Revuelo nacional causó la visita que el presidente Gustavo Petro le hizo a su hijo, Nicolás Petro, en su residencia en el municipio de Puerto Colombia.
Extraoficialmente se conoció que la reunión duró aproximadamente dos horas.
Durante el encuentro, que tuvo lugar el pasado 21 de agosto en Barranquilla, estuvieron presentes, Laura Ojeda, compañera de Petro Burgos; Katia Burgos, su madre, y algunos primos maternos del exdiputado.
Cabe recordar que Nicolás Petro enfrentó acusaciones de corrupción y enriquecimiento ilícito, pero obtuvo libertad condicional al acceder a cooperar con el sistema judicial y proporcionar pruebas sobre la presunta introducción de fondos no declarados en la campaña presidencial de su padre en el año 2022.
Tras un arduo juicio, se le otorgó la libertad, aunque con diversas condiciones, dentro de las cuales se incluía no solamente la restricción de abandonar Barranquilla, sino también la prohibición de entablar cualquier tipo de comunicación con las personas mencionadas en el caso.
“Usted tiene que conservar buena conducta, tendrá que comparecer a todo llamado que se haga por cuenta del proceso.

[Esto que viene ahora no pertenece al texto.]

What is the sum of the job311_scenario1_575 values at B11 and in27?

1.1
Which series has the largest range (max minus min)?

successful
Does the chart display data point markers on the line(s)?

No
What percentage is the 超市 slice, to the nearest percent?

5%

Así también, no solo se le prohibirá salir de Colombia, sino también del ámbito territorial dónde fue su captura. Solo podrá salir previa autorización de la Fiscalía”, explicó el juez.
Específicamente, se le impidió al político abandonar Barranquilla y , además, entrar en comunicación con cualquiera de las personas implicadas en el caso.

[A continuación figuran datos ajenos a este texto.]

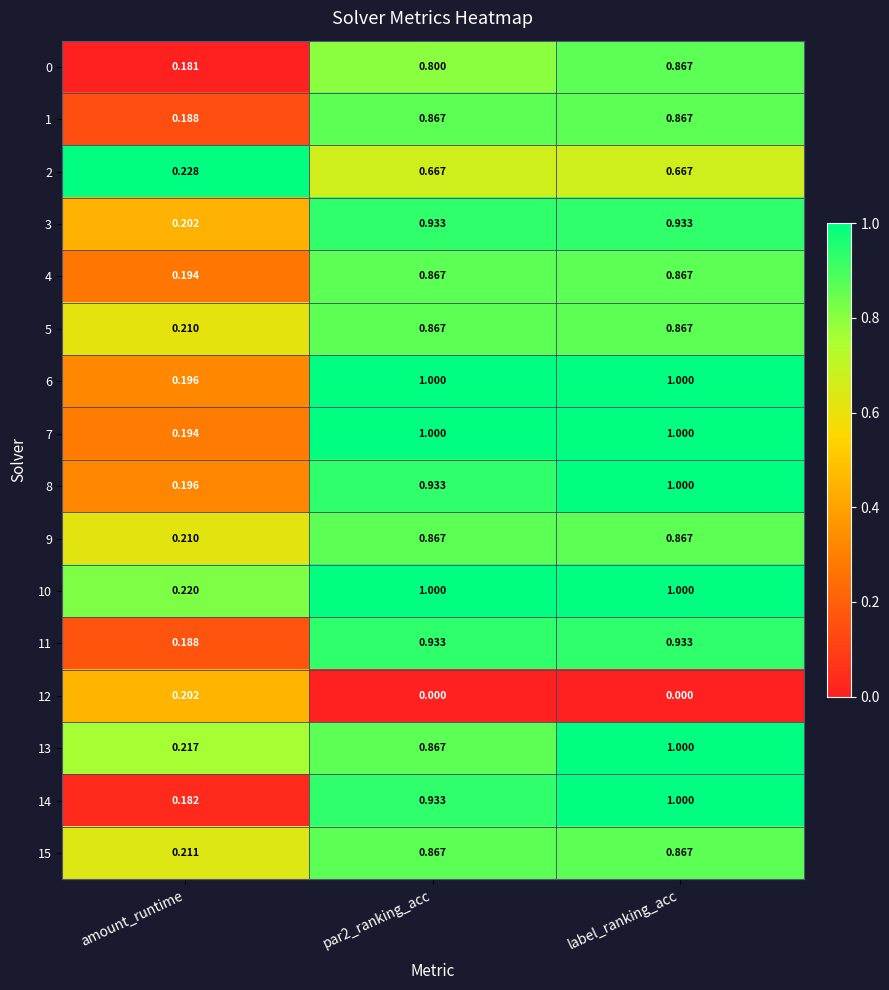

What is the total value across all series at amount_runtime?

3.2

Frente a la polémica, el presidente Petro en sus redes sociales dijo que había visitado a su hijo en condición de padre.
“Hoy visité a mi hijo Nicolás. Como padre siempre tendrá mi apoyo y mi cariño. Como presidente he respetado sin titubeos la independencia judicial. Espero una acción penal libre de agendas políticas y de total sujeción al debido proceso y los fallos judiciales”, escribió el mandatario.
Aunque el presidente Petro no aparece en el organigrama de contactos del procesado en la investigación de la Fiscalía, el hecho de que la financiación de su campaña ha sido cuestionada por Nicolás, quien además fue clave en esa empresa electoral, ha alimentado el debate.
En este esentido, la visita será sometida a una evaluación jurídica a cargo del fiscal a cargo del caso, Mario Burgos. Dicha evaluación tiene como objetivo determinar si la mencionada reunión contraviene las órdenes previamente establecidas por el juez de control de garantías de Bogotá, quien en su momento dispuso que el acusado no fuera privado de su libertad.
El 4 de agosto, tras las declaraciones de Nicolás Petro sobre posibles financiamientos ilícitos durante la campaña (aunque posteriormente, en una entrevista, afirmó que su padre no estaba al tanto de tales alegaciones), el juez a cargo del caso les concedió libertad condicional tanto a él como a su exesposa, Day Vásquez.